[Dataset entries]
········
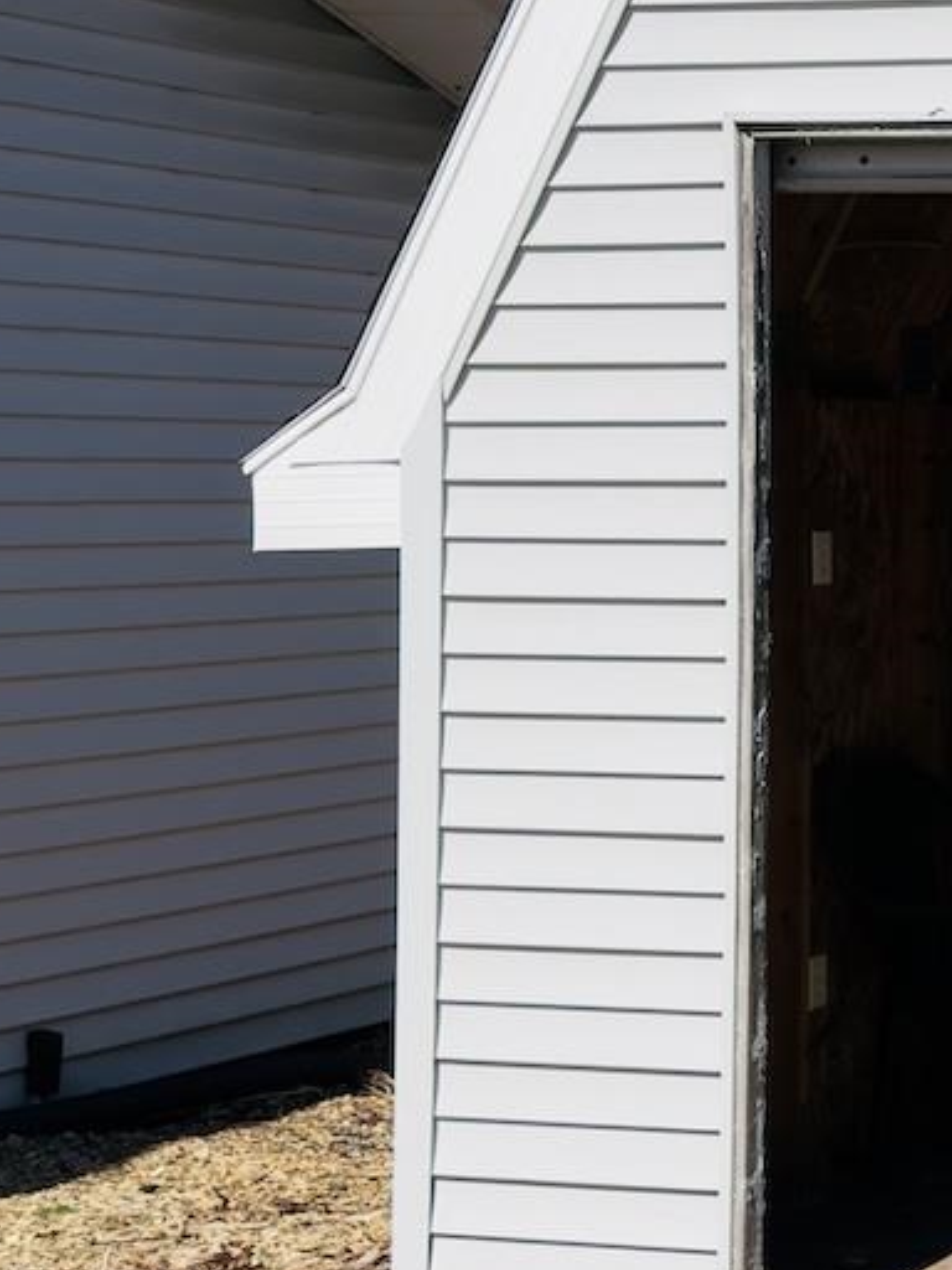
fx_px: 3300
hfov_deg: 14.9
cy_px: 548
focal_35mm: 90
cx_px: 1547
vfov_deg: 21.8
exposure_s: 1/7299
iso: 64
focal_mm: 6.76
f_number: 1.78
········
Problem statement:
What is needed is a word-for-word transcription of all the entries, with the pictures dropped.

Task solution:
fx_px: 3300
hfov_deg: 14.9
cy_px: 548
focal_35mm: 90
cx_px: 1547
vfov_deg: 21.8
exposure_s: 1/7299
iso: 64
focal_mm: 6.76
f_number: 1.78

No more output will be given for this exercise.